- Born: September 15, 1956 (age 69) Tbilisi, Georgian SSR, USSR
- Occupations: Pianist, professor
- Instrument: Piano
- Years active: 1965–present
- Website: andjaparidze.com

= Eteri Andjaparidze =

Georgian/American pianist and music professor (born 1956)

Eteri Andjaparidze (ეთერ ანჯაფარიძე; born September 15, 1956) is a Georgian-American pianist and music professor.

==Early life ==
Andjaparidze was born on September 15 1956, into a family of musicians in Tbilisi, Republic of Georgia. Her father, Zurab Andjaparidze (1928–1997), was the leading tenor with the Bolshoi Opera and her mother, Yvetta Bachtadze, was a pianist who gave Andjaparidze her first piano lessons. Her stepfather, Leonid Oakley (1923–1991) was a Georgian scientist. At age 5, Andjaparidze entered the Special Music School for Gifted Children in Tbilisi (studio of Meri Chavchanidze), and at age 8 debuted as a soloist with the Georgian State Symphony Orchestra and in solo recital at age 9. She studied at the Moscow State Tchaikovsky Conservatoire with Vera Gornostaeva.

==Career==
Andjaparidze was the first Soviet pianist to win the Grand Prix at the Montreal International Piano Competition in 1976.
In 1974, entering the Tchaikovsky International Competition as the youngest participant, Andjaparidze won fourth place.
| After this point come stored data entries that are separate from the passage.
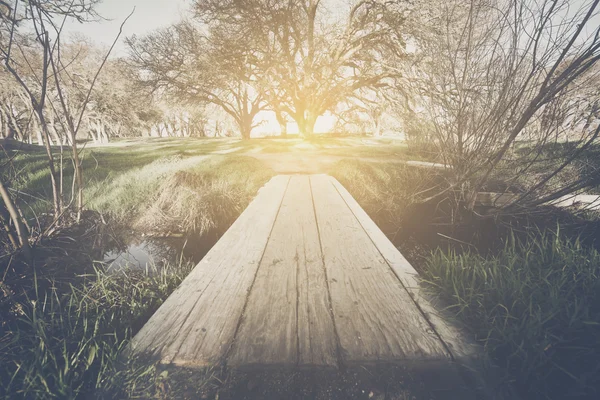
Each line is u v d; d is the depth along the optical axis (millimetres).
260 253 2822
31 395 1486
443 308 1964
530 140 3783
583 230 3779
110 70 26234
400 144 18375
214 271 2477
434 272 2502
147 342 1691
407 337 1702
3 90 20516
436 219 4848
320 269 2496
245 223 3697
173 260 3729
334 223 3668
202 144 21688
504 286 2145
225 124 43062
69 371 1573
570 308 1980
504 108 3477
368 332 1741
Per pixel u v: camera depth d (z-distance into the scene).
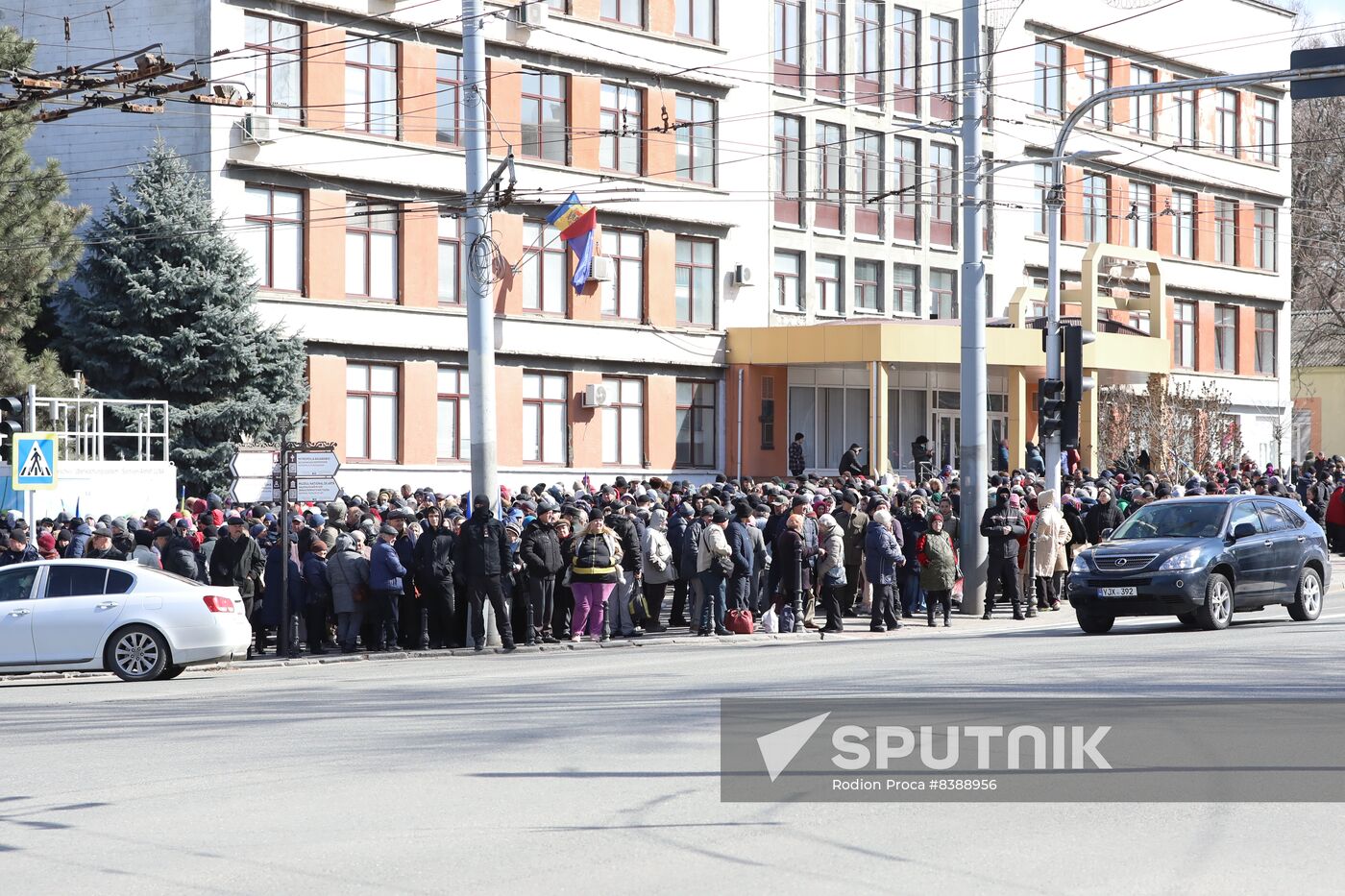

She has appeared around the globe in solo and collaborative recitals and as a guest soloist with the major orchestras and conductors. Her programs encompass all genres and styles of the piano repertoire and discography includes Grammy and Deutsche Schallplatten awards nominated solo albums.

Currently a piano faculty at NYU Steinhardt and Mannes School of Music, Andjaparidze has taught at DePaul University, SUNY, Moscow and Tbilisi State Conservatoires and conducted masterclasses worldwide. She is the founder and artistic director of the advanced piano performance study program AmerKlavier.

Andjaparidze is a recipient of the International Friendship Order, the Order of Honor, and the People's Artist of Georgia title.

==Personal life==
Andjaparidze's nephew is Georgian-American professional basketball player Sandro Mamukelashvili.